Model averaging, model stacking, model ensembling
On keeping many incorrect hypotheses and using them all as one goodish one
June 20, 2017 — July 23, 2023
Train a bunch of different models and use them all. Fashionable in the form of blending, stacking or staging in machine learning competitions, but also popular in classic frequentist inference as model averaging or bagging.
I’ve seen the idea pop up in disconnected areas recently. Specifically: a Bayesian heuristic for dropout in neural nets, AIC for frequentist model averaging, Neural net ensembles, boosting/bagging, and in a statistical learning context for optimal time series prediction.
This vexingly incomplete article points out that something like model averaging might work for any convex loss thanks to Jensen’s inequality.
Two articles (Clarke 2003; Minka 2002) point out that model averaging and combination are not the same and the difference is acute in the M-open setting.
1 Mixtures of models
See mixture models.
2 Stacking
Alternate fun branding: “super learning”. Not actually model averaging, but looks pretty similar if you squint.
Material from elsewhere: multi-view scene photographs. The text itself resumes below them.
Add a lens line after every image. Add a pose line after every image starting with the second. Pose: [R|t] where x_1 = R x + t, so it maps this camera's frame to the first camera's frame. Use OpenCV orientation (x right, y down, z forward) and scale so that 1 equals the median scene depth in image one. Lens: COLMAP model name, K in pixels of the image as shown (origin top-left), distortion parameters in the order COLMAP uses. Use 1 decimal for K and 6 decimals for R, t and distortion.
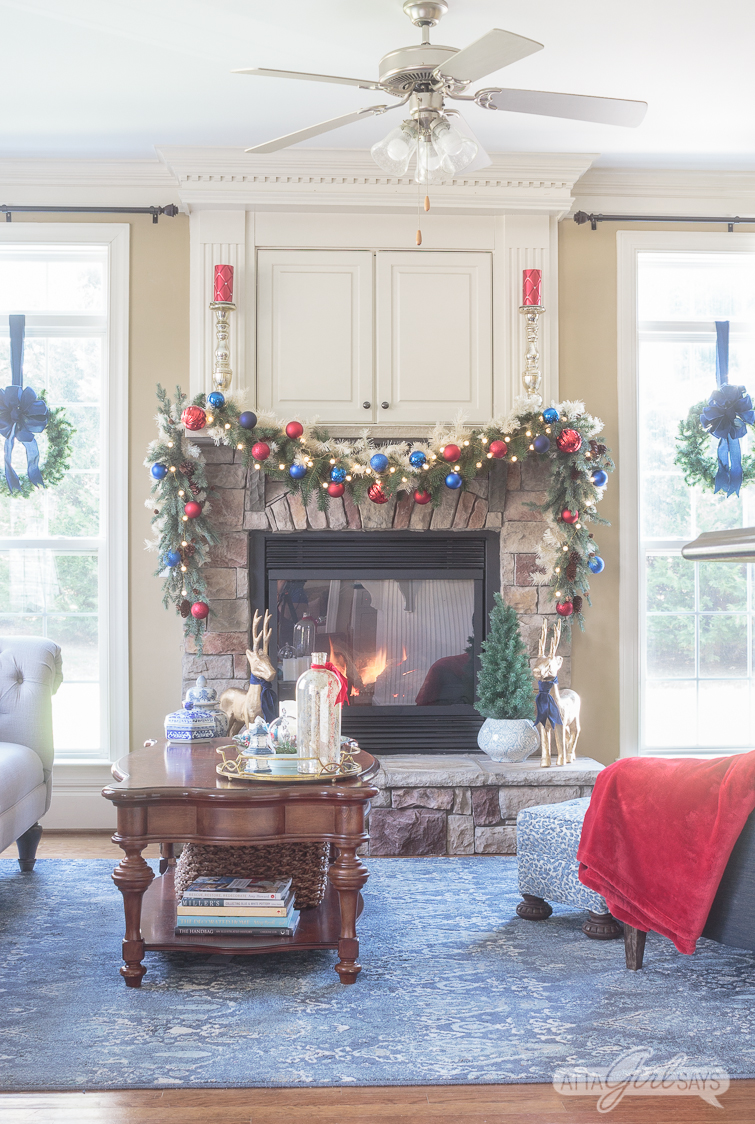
lens RADIAL K [[1076.3, 0, 377.2], [0, 1076.3, 594.9], [0, 0, 1]] dist [0.035671, 0.000803]
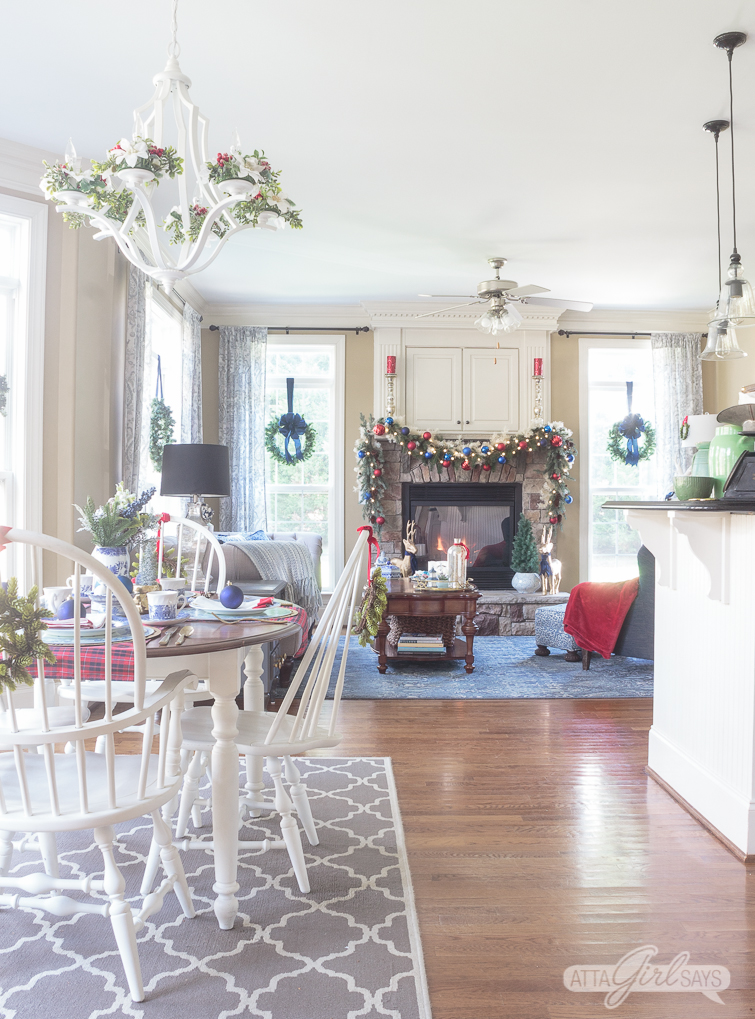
lens RADIAL K [[863.8, 0, 377.5], [0, 863.8, 509.5], [0, 0, 1]] dist [-0.003079, 0.000171]
pose [[0.999990, 0.004555, -0.000495, -0.169936], [-0.004554, 0.999987, 0.002187, -0.010955], [0.000504, -0.002185, 0.999997, -0.688605]]
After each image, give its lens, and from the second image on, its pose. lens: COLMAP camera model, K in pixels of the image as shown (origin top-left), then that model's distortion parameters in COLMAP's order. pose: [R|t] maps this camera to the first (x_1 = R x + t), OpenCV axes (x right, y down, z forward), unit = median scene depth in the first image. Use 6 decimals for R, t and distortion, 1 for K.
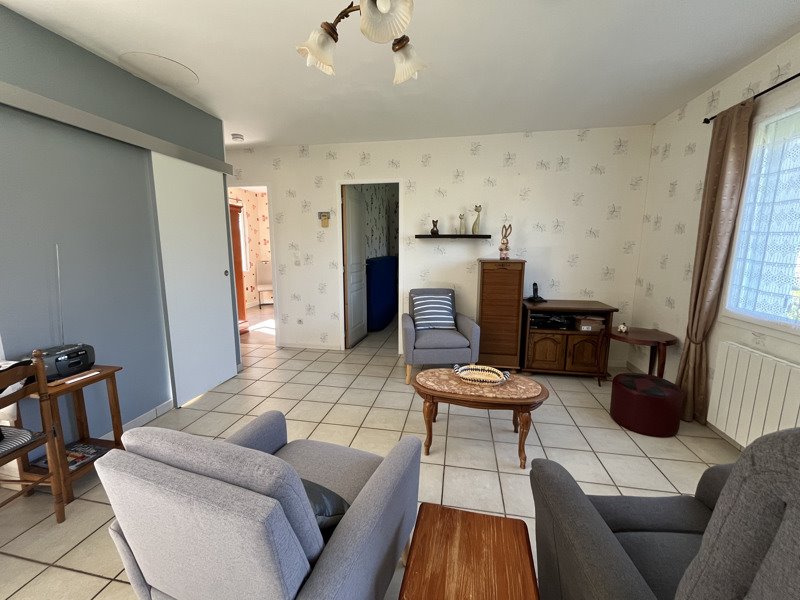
lens RADIAL K [[326.8, 0, 400.0], [0, 326.8, 300.0], [0, 0, 1]] dist [-0.010684, -0.000080]
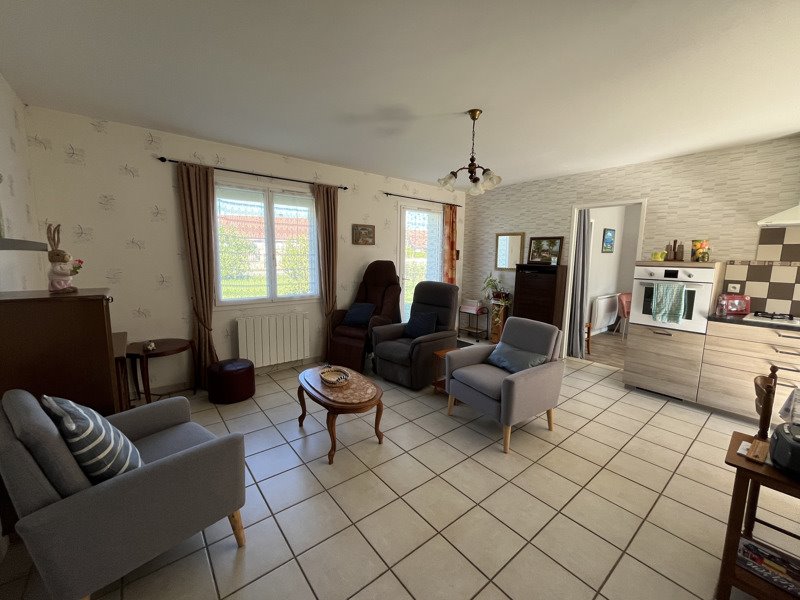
lens RADIAL K [[326.8, 0, 400.0], [0, 326.8, 300.0], [0, 0, 1]] dist [-0.010684, -0.000080]
pose [[-0.759264, -0.103630, 0.642479, -0.625935], [0.091763, 0.960328, 0.263342, -0.303676], [-0.644281, 0.258902, -0.719633, 1.549234]]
Breiman (1996); Clarke (2003); T. Le and Clarke (2017); Naimi and Balzer (2018); Ting and Witten (1999); Wolpert (1992); Yao et al. (2022); Y. Zhang et al. (2022)
3 Bayesian stacking
As above, but Bayesian. Motivates suggestive invocation of M-open machinery. (Clarke 2003; Clyde and Iversen 2013; Hoeting et al. 1999; T. Le and Clarke 2017; T. M. Le and Clarke 2022; Minka 2002; Naimi and Balzer 2018; Polley 2010; Ting and Witten 1999; Wolpert 1992; Yao et al. 2022, 2018).
4 Forecasting
Time series prediction? Try ensemble methods for time series.